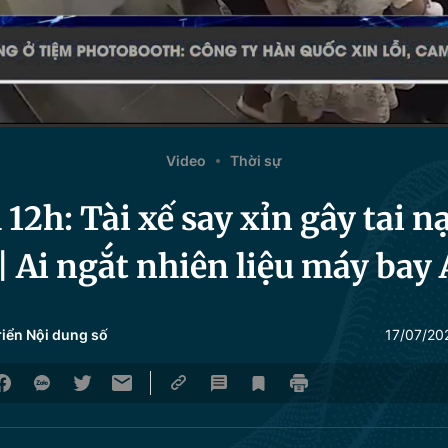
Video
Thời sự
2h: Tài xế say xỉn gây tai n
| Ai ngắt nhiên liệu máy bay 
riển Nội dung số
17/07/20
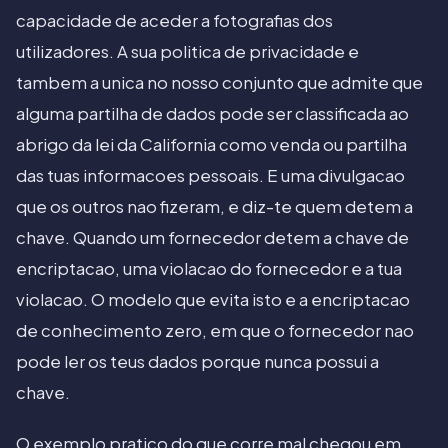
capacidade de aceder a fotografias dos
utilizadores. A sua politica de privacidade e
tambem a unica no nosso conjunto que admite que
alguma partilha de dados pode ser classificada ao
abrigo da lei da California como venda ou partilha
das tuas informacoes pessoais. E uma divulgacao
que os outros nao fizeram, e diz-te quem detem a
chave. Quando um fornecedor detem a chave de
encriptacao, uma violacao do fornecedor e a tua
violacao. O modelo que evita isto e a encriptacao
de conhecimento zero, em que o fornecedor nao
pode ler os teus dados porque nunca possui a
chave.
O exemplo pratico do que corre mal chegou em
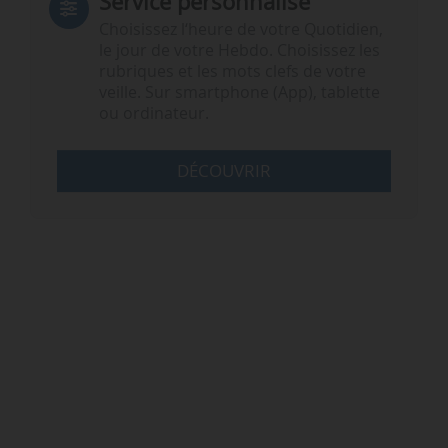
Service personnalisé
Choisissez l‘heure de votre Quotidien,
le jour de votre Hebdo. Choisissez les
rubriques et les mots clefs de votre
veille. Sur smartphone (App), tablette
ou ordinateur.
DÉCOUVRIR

* * * *

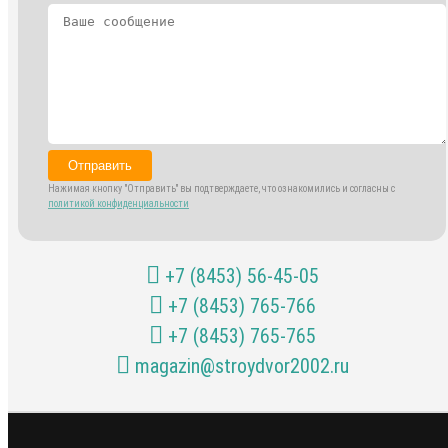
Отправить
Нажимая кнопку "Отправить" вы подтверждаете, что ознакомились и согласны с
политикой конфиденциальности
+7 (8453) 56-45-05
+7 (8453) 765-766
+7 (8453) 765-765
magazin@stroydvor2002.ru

* * * *

Show all lines above holding the word "violacao".

### [Finished exercise]
encriptacao, uma violacao do fornecedor e a tua
violacao. O modelo que evita isto e a encriptacao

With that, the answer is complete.